[ACTIVITY]
Images aside, return all the entries exactly.
Segment Start: EXERCISE MATERIALS
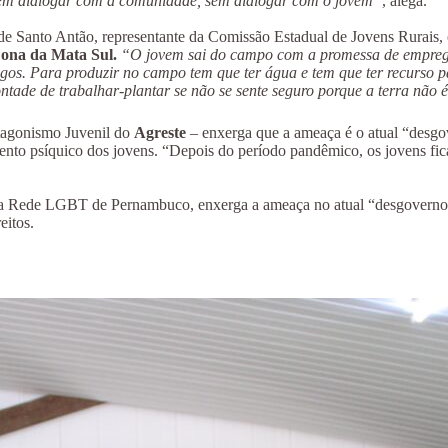
 sem dialogar com a comunidade, sem dialogar com o jovem”
, alega.
e Santo Antão, representante da Comissão Estadual de Jovens Rurais, o 
ona da Mata Sul.
“O jovem sai do campo com a promessa de emprego 
os. Para produzir no campo tem que ter água e tem que ter recurso pa
ntade de trabalhar-plantar se não se sente seguro porque a terra não é
otagonismo Juvenil do
Agreste
– enxerga que a ameaça é o atual “desgov
ento psíquico dos jovens. “Depois do período pandêmico, os jovens fic
da Rede LGBT de Pernambuco, enxerga a ameaça no atual “desgoverno” q
eitos.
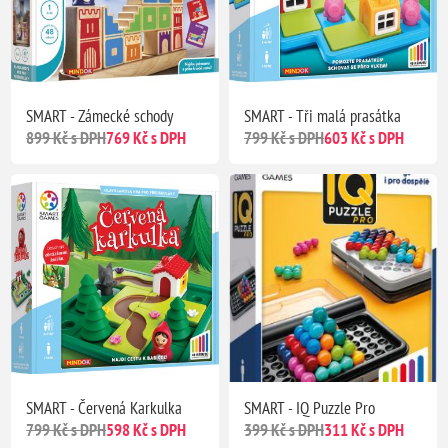
SMART - Zámecké schody
SMART - Tři malá prasátka
899 Kč s DPH
769 Kč s DPH
799 Kč s DPH
603 Kč s DPH
SMART - Červená Karkulka
SMART - IQ Puzzle Pro
799 Kč s DPH
598 Kč s DPH
399 Kč s DPH
311 Kč s DPH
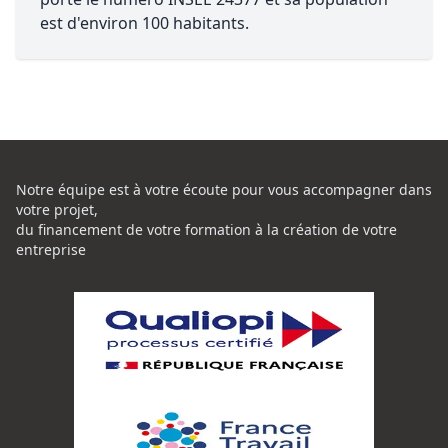
est d'environ 100 habitants.
Notre équipe est à votre écoute pour vous accompagner dans
votre projet,
du financement de votre formation à la création de votre
entreprise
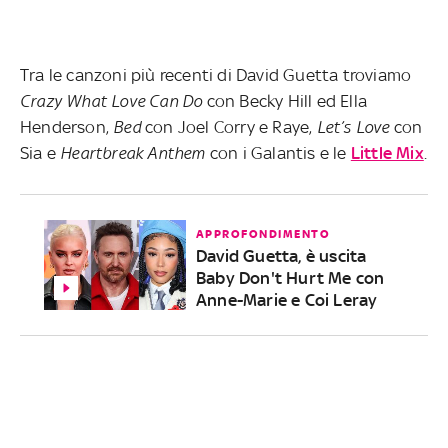
Tra le canzoni più recenti di David Guetta troviamo
Crazy What Love Can Do
con Becky Hill ed Ella
Henderson,
Bed
con Joel Corry e Raye,
Let’s Love
con
Sia e
Heartbreak Anthem
con i Galantis e le
Little Mix
.
APPROFONDIMENTO
David Guetta, è uscita
Baby Don't Hurt Me con
Anne-Marie e Coi Leray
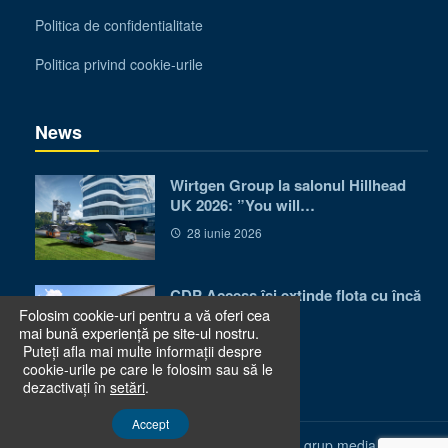
Politica de confidentialitate
Politica privind cookie-urile
News
Wirtgen Group la salonul Hillhead
UK 2026: ”You will…
28 iunie 2026
CDP Access își extinde flota cu încă
Folosim cookie-uri pentru a vă oferi cea
50 de utilaje…
mai bună experiență pe site-ul nostru.
24 iunie 2026
Puteți afla mai multe informații despre
cookie-urile pe care le folosim sau să le
dezactivați în
setări
.
Accept
© 2026 Revista Utilaje & Constructii - grup media de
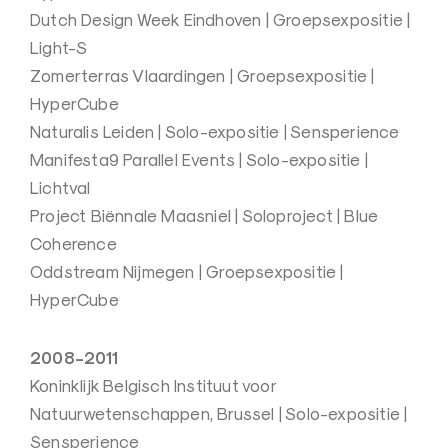
Dutch Design Week Eindhoven | Groepsexpositie |
Light-S
Zomerterras Vlaardingen | Groepsexpositie |
HyperCube
Naturalis Leiden | Solo-expositie | Sensperience
Manifesta9 Parallel Events | Solo-expositie |
Lichtval
Project Biënnale Maasniel | Soloproject | Blue
Coherence
Oddstream Nijmegen | Groepsexpositie |
HyperCube
2008-2011
Koninklijk Belgisch Instituut voor
Natuurwetenschappen, Brussel | Solo-expositie |
Sensperience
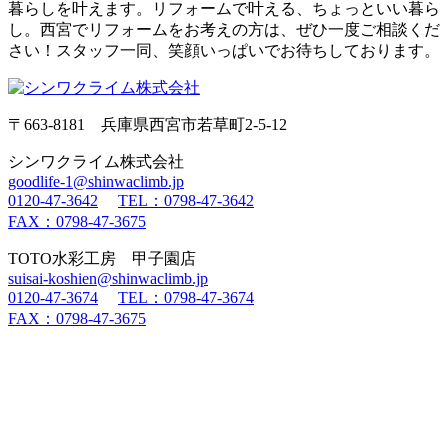
暮らしを叶えます。リフォームで叶える、ちょっといい暮ら
し。西宮でリフォームをお考えの方は、ぜひ一度ご相談くだ
さい！スタッフ一同、笑顔いっぱいでお待ちしております。
〒663-8181 兵庫県西宮市若草町2-5-12
シンワクライム株式会社
goodlife-1@shinwaclimb.jp
0120-47-3642
TEL：0798-47-3642
FAX：0798-47-3675
TOTO水彩工房 甲子園店
suisai-koshien@shinwaclimb.jp
0120-47-3674
TEL：0798-47-3674
FAX：0798-47-3675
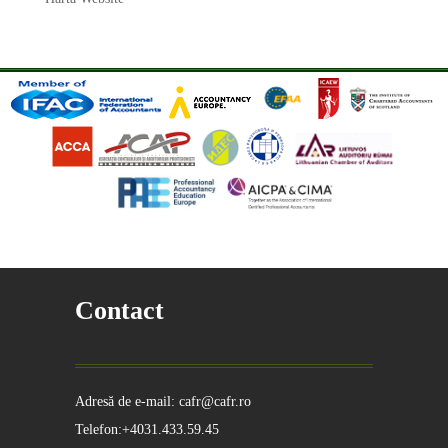
Contact
Adresă de e-mail: cafr@cafr.ro
Telefon:+4031.433.59.45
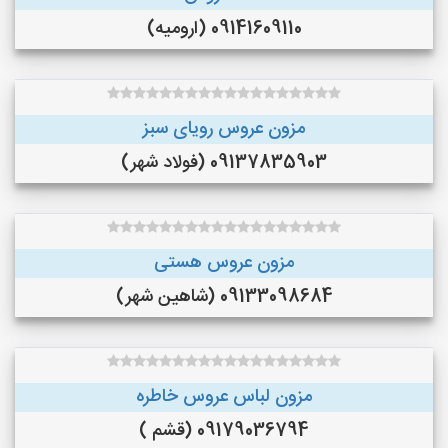
09141609110 (ارومیه)
مزون عروس رویای سبز
09137835903 (فولاد شهر)
مزون عروس هستی
09133098684 (شاهین شهر)
مزون لباس عروس خاطره
09179036794 (قشم )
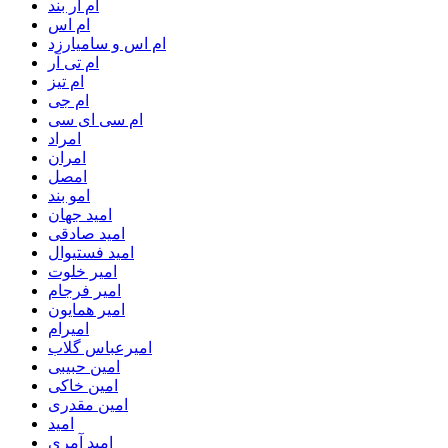
ام ار بند
ام اس
ام اس و سامیارزد
ام تی آر
ام تیز
ام جی
ام سی ای سی
امراد
امران
امصل
امو بند
اميد جهان
اميد صادقی
اميد فستيوال
امير خلوت
امير فرجام
امير همايون
اميرام
اميرعباس گلاب
امين حبيبى
امين خاكى
امين مقدرى
امید
امید آمری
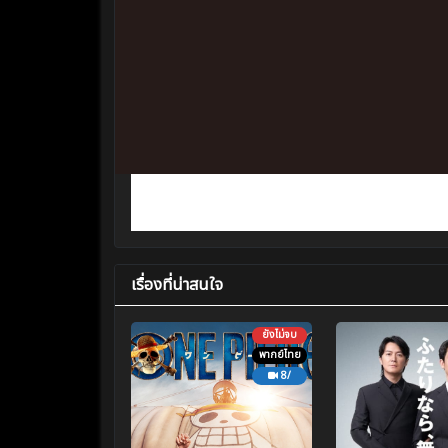
เรื่องที่น่าสนใจ
ยังไม่จบ
พากย์ไทย
8/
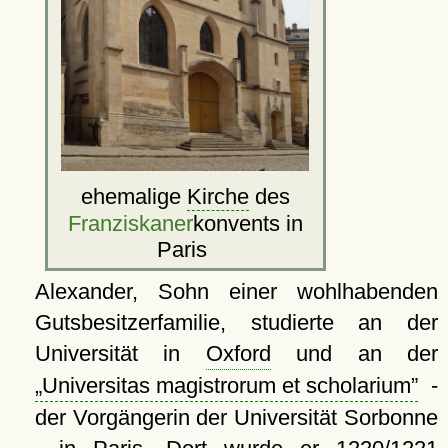
ehemalige
Kirche
des
Franziskaner
konvents in
Paris
Alexander, Sohn einer wohlhabenden
Gutsbesitzerfamilie, studierte an der
Universität in
Oxford
und an der
Universitas magistrorum et scholarium
-
der Vorgängerin der Universität Sorbonne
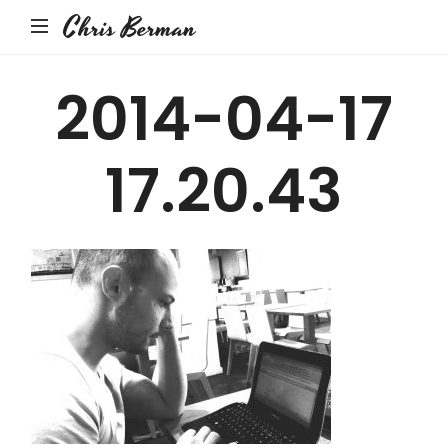
Chris Berman
2014-04-17
17.20.43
Segment End: EXERCISE MATERIALS
[TASK OUTPUT]
 sem dialogar com a comunidade, sem dialogar com o jovem”
, alega.
e Santo Antão, representante da Comissão Estadual de Jovens Rurais, o 
ona da Mata Sul.
“O jovem sai do campo com a promessa de emprego 
os. Para produzir no campo tem que ter água e tem que ter recurso pa
ntade de trabalhar-plantar se não se sente seguro porque a terra não é
otagonismo Juvenil do
Agreste
– enxerga que a ameaça é o atual “desgov
ento psíquico dos jovens. “Depois do período pandêmico, os jovens fic
da Rede LGBT de Pernambuco, enxerga a ameaça no atual “desgoverno” q
eitos.
SMART - Zámecké schody
SMART - Tři malá prasátka
899 Kč s DPH
769 Kč s DPH
799 Kč s DPH
603 Kč s DPH
SMART - Červená Karkulka
SMART - IQ Puzzle Pro
799 Kč s DPH
598 Kč s DPH
399 Kč s DPH
311 Kč s DPH
est d'environ 100 habitants.
Notre équipe est à votre écoute pour vous accompagner dans
votre projet,
du financement de votre formation à la création de votre
entreprise
Tra le canzoni più recenti di David Guetta troviamo
Crazy What Love Can Do
con Becky Hill ed Ella
Henderson,
Bed
con Joel Corry e Raye,
Let’s Love
con
Sia e
Heartbreak Anthem
con i Galantis e le
Little Mix
.
APPROFONDIMENTO
David Guetta, è uscita
Baby Don't Hurt Me con
Anne-Marie e Coi Leray
Politica de confidentialitate
Politica privind cookie-urile
News
Wirtgen Group la salonul Hillhead
UK 2026: ”You will…
28 iunie 2026
CDP Access își extinde flota cu încă
Folosim cookie-uri pentru a vă oferi cea
50 de utilaje…
mai bună experiență pe site-ul nostru.
24 iunie 2026
Puteți afla mai multe informații despre
cookie-urile pe care le folosim sau să le
dezactivați în
setări
.
Accept
© 2026 Revista Utilaje & Constructii - grup media de
Dutch Design Week Eindhoven | Groepsexpositie |
Light-S
Zomerterras Vlaardingen | Groepsexpositie |
HyperCube
Naturalis Leiden | Solo-expositie | Sensperience
Manifesta9 Parallel Events | Solo-expositie |
Lichtval
Project Biënnale Maasniel | Soloproject | Blue
Coherence
Oddstream Nijmegen | Groepsexpositie |
HyperCube
2008-2011
Koninklijk Belgisch Instituut voor
Natuurwetenschappen, Brussel | Solo-expositie |
Sensperience
暮らしを叶えます。リフォームで叶える、ちょっといい暮ら
し。西宮でリフォームをお考えの方は、ぜひ一度ご相談くだ
さい！スタッフ一同、笑顔いっぱいでお待ちしております。
〒663-8181 兵庫県西宮市若草町2-5-12
シンワクライム株式会社
goodlife-1@shinwaclimb.jp
0120-47-3642
TEL：0798-47-3642
FAX：0798-47-3675
TOTO水彩工房 甲子園店
suisai-koshien@shinwaclimb.jp
0120-47-3674
TEL：0798-47-3674
FAX：0798-47-3675
Contact
Adresă de e-mail: cafr@cafr.ro
Telefon:+4031.433.59.45
09141609110 (ارومیه)
مزون عروس رویای سبز
09137835903 (فولاد شهر)
مزون عروس هستی
09133098684 (شاهین شهر)
مزون لباس عروس خاطره
09179036794 (قشم )
ام ار بند
ام اس
ام اس و سامیارزد
ام تی آر
ام تیز
ام جی
ام سی ای سی
امراد
امران
امصل
امو بند
اميد جهان
اميد صادقی
اميد فستيوال
امير خلوت
امير فرجام
امير همايون
اميرام
اميرعباس گلاب
امين حبيبى
امين خاكى
امين مقدرى
امید
امید آمری
เรื่องที่น่าสนใจ
ยังไม่จบ
พากย์ไทย
8/
ehemalige
Kirche
des
Franziskaner
konvents in
Paris
Alexander, Sohn einer wohlhabenden
Gutsbesitzerfamilie, studierte an der
Universität in
Oxford
und an der
Universitas magistrorum et scholarium
-
der Vorgängerin der Universität Sorbonne
Chris Berman
2014-04-17
17.20.43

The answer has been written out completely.